Amid a statewide cheating probe, the Pennsylvania Department of Education has prohibited teachers in Philadelphia, at three area charter schools, and in one other district from administering their own students' state exams.

Amid a statewide cheating probe, the Pennsylvania Department of Education has prohibited teachers in Philadelphia, at three area charter schools, and in one other district from administering their own students' state exams.

State monitors will also be inside those schools during the PSSAs, officials said.

The Philadelphia School District, Imhotep Charter School, Philadelphia Electrical and Technical Charter, Chester Community Charter, and the Hazleton School District are all under investigation for possible cheating on PSSAs.

Department of Education officials have recommended that schools across the state prohibit classroom teachers from administering their own students' PSSAs. But that's not a suggestion for the five - it's a requirement, said Tim Eller, a spokesman for the Department of Education.

"In order to protect the educator from possible allegations of mishandling, and to ensure the security and credibility of the exam, the department believes this is the best approach," Eller said Wednesday.

Security will be tighter across the board, with test booklets, answer sheets, and scratch paper handed out only just before a testing session and collected immediately afterward.

These edicts - particularly the rule against teachers' testing their own students - represent major shifts in policy and require administrators to scramble to redesign testing plans for an exam that begins March 12. Teachers will still administer the tests, but they are prohibited from testing their own pupils.

It also has many teachers in a panic.

Eller said he understood that some teachers believe their students will perform worse if the test is given by someone they don't know.

"In extraordinary circumstances, the teacher is permitted to remain in the classroom, but another proctor would have to join them," Eller said. He said teachers who want to pursue this option should raise the issue with their schools or districts.
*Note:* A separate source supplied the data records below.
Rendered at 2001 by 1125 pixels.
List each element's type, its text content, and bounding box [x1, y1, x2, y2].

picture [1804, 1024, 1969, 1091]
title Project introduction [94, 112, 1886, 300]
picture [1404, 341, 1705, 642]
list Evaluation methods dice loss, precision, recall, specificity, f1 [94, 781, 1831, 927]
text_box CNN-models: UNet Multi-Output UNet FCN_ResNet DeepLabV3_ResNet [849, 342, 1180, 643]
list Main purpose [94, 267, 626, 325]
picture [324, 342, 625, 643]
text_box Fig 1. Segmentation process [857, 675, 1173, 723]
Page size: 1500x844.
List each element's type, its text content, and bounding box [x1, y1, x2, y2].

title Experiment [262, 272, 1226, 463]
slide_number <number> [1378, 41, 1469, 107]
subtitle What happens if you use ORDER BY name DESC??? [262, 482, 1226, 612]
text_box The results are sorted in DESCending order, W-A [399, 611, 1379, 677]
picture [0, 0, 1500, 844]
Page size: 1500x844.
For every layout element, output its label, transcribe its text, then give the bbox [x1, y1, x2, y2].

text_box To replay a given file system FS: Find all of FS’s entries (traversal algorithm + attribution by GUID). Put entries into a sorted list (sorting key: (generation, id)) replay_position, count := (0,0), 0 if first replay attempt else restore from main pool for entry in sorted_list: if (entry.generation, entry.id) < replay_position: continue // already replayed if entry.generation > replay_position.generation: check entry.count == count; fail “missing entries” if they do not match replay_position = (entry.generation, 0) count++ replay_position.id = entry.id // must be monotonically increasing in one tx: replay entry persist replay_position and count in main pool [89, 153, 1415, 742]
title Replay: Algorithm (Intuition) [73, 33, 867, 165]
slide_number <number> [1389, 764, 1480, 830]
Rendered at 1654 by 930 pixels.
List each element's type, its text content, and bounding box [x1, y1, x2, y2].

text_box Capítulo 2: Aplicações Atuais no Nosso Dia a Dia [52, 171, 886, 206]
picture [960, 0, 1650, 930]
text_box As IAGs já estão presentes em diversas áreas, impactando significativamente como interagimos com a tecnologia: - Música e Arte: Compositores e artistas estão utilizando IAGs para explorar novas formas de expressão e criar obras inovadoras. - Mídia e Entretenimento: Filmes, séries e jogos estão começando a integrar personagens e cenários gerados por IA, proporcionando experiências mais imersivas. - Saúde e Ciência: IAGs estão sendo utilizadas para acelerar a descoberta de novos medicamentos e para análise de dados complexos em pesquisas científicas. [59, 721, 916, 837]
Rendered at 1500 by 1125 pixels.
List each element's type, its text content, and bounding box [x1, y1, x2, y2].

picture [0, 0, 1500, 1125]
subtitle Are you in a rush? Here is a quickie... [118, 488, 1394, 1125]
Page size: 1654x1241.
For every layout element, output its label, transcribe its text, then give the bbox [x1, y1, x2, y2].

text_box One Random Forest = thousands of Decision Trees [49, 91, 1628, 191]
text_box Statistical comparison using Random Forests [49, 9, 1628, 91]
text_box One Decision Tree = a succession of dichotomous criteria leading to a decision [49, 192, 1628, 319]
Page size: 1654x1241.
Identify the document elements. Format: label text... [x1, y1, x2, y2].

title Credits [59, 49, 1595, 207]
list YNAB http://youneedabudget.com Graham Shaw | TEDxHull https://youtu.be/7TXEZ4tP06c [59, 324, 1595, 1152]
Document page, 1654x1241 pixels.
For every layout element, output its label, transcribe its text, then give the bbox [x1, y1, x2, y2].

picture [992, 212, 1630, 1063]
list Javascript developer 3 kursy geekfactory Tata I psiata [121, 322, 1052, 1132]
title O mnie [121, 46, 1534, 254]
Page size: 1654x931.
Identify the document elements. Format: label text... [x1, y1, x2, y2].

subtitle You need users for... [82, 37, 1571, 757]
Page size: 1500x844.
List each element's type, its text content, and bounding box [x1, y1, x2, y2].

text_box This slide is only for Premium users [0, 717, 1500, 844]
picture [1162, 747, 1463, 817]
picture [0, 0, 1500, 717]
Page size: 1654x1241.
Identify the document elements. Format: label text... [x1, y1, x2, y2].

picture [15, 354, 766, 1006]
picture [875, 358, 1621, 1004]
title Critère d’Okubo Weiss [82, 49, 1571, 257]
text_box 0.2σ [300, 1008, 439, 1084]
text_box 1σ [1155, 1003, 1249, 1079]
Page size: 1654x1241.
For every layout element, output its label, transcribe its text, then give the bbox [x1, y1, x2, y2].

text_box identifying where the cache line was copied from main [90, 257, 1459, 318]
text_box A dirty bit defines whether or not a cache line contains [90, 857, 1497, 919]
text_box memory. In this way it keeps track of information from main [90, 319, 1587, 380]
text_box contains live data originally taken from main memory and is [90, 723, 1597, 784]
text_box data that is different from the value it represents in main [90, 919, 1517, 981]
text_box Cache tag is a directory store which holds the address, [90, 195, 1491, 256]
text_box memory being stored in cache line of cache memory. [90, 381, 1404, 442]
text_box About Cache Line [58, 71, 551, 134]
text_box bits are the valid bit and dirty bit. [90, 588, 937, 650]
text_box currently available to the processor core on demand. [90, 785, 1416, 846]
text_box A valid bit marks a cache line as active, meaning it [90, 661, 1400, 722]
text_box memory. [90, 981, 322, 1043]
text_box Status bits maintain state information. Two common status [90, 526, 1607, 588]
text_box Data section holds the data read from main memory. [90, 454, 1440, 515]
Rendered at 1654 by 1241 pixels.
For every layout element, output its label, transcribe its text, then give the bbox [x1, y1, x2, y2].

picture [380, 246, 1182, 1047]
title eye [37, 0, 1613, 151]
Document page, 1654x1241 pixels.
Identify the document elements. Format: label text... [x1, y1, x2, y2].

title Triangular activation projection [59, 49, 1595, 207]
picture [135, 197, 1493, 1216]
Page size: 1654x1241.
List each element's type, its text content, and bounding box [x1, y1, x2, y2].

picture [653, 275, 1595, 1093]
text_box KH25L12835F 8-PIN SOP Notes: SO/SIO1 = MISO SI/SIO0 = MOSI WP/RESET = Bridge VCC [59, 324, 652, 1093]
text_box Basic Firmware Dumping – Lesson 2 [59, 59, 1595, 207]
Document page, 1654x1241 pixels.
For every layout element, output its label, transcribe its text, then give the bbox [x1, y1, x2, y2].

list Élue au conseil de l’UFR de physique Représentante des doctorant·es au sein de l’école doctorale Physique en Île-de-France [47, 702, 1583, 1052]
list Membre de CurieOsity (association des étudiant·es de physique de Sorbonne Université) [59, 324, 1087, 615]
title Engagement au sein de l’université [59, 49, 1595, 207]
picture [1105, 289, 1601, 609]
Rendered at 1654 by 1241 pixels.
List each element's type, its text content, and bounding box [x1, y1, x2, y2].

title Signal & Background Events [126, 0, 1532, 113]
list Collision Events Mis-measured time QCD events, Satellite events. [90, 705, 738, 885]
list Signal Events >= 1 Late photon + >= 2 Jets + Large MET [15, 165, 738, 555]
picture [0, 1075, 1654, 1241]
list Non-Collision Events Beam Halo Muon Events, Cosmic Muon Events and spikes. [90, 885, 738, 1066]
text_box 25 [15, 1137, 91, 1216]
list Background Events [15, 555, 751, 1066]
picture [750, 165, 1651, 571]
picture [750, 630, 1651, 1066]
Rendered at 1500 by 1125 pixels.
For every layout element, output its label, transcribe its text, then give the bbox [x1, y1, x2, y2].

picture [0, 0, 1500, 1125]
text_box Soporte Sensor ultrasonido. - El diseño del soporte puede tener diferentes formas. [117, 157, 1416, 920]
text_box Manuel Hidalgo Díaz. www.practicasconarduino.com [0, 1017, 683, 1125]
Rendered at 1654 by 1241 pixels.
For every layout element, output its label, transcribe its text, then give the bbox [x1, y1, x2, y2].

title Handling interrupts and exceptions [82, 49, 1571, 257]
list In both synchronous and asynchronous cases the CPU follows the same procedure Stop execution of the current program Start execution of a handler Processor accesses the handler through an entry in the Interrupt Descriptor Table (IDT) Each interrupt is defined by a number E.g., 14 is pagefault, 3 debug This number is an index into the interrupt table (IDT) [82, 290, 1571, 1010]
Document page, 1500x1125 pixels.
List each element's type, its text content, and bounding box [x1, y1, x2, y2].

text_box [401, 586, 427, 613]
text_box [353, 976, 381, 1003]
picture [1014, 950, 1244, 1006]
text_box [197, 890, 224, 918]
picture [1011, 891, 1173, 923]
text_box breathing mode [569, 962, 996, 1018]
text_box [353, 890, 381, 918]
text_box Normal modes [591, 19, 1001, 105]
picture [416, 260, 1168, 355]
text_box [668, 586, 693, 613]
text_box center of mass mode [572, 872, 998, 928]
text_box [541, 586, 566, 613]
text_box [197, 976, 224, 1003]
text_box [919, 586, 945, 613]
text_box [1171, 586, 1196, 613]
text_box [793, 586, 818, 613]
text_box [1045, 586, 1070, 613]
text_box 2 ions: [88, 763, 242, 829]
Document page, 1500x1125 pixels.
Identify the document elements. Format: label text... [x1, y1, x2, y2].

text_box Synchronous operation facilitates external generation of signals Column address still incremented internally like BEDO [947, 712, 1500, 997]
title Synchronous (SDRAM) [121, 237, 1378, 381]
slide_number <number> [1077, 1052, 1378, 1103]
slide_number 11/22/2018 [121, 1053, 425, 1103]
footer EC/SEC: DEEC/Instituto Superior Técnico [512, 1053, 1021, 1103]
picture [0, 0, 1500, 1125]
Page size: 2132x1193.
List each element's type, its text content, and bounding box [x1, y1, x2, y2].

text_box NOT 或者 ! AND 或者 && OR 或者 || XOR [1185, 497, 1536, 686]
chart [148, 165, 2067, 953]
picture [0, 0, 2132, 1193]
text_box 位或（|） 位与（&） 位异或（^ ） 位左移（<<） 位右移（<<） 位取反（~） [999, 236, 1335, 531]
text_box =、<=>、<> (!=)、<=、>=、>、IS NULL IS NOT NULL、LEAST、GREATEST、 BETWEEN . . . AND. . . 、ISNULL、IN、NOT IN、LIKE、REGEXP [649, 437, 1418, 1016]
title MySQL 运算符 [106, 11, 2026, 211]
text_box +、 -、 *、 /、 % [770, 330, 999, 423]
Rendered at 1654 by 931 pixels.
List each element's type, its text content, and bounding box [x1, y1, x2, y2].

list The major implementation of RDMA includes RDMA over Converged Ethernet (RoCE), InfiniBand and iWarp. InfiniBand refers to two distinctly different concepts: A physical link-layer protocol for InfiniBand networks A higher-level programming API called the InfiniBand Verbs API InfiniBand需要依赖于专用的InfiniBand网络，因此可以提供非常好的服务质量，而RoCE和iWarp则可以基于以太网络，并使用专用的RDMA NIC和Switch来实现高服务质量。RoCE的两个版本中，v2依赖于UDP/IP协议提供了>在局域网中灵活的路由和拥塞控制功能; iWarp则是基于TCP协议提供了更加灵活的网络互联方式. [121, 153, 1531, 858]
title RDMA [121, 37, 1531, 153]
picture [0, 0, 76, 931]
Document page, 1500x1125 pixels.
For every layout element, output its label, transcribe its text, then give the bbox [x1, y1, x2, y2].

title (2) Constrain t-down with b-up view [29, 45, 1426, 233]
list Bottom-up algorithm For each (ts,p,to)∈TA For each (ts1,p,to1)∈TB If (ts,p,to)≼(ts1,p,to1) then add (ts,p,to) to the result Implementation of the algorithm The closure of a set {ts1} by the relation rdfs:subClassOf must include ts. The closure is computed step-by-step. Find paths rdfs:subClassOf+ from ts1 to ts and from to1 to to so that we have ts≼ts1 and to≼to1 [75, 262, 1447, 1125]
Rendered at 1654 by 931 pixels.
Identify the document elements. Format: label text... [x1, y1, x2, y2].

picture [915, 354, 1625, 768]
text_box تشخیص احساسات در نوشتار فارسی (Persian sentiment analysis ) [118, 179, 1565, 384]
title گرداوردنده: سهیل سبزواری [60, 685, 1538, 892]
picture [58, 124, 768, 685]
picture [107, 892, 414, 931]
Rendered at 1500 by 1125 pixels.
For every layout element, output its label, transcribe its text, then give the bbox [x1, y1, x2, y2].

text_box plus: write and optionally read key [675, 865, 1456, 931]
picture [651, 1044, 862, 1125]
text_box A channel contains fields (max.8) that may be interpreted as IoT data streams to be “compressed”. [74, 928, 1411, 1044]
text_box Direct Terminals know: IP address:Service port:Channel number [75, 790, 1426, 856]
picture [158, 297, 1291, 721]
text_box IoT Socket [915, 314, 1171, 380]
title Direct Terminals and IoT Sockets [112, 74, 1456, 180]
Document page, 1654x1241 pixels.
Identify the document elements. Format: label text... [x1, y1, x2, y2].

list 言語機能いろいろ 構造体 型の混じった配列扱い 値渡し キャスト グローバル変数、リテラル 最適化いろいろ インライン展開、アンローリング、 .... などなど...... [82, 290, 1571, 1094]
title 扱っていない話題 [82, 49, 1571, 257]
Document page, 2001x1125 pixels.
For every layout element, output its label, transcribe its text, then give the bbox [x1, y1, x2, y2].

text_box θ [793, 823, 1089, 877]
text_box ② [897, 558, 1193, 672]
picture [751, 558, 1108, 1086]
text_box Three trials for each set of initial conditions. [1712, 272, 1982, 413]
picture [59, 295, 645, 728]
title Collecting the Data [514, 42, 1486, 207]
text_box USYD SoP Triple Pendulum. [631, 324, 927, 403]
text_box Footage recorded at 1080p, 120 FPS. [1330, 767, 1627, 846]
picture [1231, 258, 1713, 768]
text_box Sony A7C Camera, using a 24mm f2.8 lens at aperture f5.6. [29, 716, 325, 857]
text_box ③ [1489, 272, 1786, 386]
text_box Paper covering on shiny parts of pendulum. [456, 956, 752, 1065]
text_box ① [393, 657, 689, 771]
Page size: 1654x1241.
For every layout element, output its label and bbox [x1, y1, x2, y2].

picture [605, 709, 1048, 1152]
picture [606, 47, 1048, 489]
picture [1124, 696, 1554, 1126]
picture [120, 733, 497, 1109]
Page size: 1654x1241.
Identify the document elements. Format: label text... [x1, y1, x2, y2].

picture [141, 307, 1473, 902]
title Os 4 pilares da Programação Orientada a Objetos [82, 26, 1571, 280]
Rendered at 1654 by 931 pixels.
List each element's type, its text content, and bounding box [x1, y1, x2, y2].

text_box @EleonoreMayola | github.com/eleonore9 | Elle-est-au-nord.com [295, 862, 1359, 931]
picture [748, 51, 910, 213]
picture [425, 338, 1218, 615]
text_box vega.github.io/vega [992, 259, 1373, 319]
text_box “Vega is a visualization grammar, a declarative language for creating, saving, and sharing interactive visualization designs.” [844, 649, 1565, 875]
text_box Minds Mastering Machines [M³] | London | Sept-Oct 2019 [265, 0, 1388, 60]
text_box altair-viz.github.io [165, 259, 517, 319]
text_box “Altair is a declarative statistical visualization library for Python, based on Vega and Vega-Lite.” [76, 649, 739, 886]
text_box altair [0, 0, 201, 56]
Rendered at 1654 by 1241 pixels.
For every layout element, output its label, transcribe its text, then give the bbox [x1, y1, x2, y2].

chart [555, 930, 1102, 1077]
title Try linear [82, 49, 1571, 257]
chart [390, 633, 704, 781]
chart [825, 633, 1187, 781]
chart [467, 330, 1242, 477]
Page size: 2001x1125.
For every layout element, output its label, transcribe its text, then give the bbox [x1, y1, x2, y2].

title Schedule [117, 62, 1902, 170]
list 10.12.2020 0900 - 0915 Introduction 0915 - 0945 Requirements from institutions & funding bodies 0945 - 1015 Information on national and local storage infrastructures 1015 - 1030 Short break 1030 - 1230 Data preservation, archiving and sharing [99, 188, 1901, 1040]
Jasselle Cruz, a fourth-grade teacher at Francis Scott Key Elementary in South Philadelphia, said the school was abuzz at the news.

"It's like a slap in the face," Cruz said. "After all this work we've done preparing our children for the test, now we have to turn them over to someone else. We understand that there are schools under suspicion of cheating, but that's not us."

When her students heard about the shift in policy, they were anxious. Cruz suggested they channel their worries into persuasive letters.

The students were polite, but to the point.

". . . It will be better for us if our teachers are there with us because we will be more motivated before the test starts," Anh Nguyen wrote. ". . .Our teacher doesn't CHEAT!"

"We, kids, are like magnets to our teacher. We and our teacher are like a big heart, and if we go apart, the heart will break," wrote Daylen Tep.

Cristina Valenzo-Castro, who signed herself "Sad Student" in a letter written in beautiful cursive, said that if her teacher "was here to give us the PSSA, I would feel more confident on the test. Also if another teacher gave me the PSSA, I would feel like I don't know them."